DESCRIPTION OF THE TASK
Copy the rows below word for word, starting at their first line and ending with the line that contains "family: Sapotaceae". Include both of those lines.

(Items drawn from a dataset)

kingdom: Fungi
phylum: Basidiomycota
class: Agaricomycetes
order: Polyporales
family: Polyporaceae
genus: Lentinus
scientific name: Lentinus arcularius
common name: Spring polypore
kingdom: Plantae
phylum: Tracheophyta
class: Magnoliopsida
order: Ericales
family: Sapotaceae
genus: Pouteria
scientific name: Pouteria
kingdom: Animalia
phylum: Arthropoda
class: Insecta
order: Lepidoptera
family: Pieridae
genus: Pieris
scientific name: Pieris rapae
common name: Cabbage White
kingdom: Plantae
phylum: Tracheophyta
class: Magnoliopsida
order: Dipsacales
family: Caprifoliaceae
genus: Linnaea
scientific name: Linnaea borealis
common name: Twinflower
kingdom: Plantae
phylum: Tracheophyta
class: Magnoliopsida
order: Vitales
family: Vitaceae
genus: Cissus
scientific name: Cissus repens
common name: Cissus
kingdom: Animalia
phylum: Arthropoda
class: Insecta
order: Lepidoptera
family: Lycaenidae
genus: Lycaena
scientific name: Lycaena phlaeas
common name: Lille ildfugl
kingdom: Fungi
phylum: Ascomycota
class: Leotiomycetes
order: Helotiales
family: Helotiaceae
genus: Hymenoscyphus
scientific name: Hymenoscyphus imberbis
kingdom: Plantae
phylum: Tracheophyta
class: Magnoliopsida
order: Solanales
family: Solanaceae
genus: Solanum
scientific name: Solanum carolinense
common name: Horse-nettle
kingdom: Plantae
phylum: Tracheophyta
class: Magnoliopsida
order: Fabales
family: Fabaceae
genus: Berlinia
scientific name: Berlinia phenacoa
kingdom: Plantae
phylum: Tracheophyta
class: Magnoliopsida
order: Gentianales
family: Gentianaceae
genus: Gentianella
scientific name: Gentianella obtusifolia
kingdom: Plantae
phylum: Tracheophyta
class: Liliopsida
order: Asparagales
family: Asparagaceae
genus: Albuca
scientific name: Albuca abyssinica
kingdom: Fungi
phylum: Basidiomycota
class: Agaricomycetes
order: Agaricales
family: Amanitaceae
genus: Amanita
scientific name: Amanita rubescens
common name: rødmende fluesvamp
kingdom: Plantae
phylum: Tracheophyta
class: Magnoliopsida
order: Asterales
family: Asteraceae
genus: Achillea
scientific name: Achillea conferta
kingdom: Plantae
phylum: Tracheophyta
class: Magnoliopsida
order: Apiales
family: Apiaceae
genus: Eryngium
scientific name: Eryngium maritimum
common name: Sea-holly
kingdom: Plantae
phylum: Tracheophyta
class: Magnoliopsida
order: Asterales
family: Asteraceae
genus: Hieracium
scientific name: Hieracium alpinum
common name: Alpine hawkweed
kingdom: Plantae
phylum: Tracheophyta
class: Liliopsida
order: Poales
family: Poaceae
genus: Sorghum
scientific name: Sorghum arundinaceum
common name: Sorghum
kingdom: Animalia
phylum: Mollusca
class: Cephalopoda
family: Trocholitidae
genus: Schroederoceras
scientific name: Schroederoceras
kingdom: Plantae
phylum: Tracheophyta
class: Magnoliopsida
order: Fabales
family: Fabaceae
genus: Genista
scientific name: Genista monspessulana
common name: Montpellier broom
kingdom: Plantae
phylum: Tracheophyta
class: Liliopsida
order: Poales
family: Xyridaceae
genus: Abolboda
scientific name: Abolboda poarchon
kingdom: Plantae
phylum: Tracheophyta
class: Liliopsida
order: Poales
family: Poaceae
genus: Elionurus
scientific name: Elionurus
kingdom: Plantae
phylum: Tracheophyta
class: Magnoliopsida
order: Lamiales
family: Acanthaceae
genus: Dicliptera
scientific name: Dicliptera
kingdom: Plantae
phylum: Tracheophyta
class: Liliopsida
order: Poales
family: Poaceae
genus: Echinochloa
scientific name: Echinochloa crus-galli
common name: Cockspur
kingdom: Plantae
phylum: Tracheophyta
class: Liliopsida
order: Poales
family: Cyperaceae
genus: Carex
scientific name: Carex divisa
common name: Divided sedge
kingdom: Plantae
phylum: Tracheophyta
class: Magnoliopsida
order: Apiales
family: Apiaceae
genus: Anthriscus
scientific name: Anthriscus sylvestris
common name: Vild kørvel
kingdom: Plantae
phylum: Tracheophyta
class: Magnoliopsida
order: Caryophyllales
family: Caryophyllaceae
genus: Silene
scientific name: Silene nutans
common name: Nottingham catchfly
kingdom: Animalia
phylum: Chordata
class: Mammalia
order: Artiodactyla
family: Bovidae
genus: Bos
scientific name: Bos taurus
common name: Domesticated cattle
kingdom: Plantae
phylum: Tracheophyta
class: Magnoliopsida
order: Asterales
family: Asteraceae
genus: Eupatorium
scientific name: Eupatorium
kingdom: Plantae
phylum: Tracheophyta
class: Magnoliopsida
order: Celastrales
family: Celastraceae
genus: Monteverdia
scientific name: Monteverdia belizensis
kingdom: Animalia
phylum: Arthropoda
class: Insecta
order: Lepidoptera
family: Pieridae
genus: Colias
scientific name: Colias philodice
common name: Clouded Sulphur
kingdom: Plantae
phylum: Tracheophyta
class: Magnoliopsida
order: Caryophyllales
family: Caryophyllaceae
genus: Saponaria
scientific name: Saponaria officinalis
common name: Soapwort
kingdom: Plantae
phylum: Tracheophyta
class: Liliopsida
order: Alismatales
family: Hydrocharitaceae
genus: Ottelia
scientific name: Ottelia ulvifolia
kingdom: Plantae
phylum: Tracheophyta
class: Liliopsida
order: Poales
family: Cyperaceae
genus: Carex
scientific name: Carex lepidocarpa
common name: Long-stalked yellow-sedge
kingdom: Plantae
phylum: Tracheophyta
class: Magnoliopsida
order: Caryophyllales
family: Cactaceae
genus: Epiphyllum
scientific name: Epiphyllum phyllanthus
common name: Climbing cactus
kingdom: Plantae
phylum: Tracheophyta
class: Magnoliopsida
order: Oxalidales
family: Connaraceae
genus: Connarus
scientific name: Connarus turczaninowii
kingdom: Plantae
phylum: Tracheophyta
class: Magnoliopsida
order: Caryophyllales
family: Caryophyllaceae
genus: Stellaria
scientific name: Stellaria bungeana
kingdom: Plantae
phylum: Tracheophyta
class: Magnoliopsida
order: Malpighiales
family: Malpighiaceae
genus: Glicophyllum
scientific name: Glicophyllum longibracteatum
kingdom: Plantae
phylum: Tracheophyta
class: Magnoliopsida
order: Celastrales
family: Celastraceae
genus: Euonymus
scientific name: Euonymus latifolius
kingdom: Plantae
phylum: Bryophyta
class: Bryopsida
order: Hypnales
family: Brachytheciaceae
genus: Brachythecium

COMPLETED EXERCISE
kingdom: Fungi
phylum: Basidiomycota
class: Agaricomycetes
order: Polyporales
family: Polyporaceae
genus: Lentinus
scientific name: Lentinus arcularius
common name: Spring polypore
kingdom: Plantae
phylum: Tracheophyta
class: Magnoliopsida
order: Ericales
family: Sapotaceae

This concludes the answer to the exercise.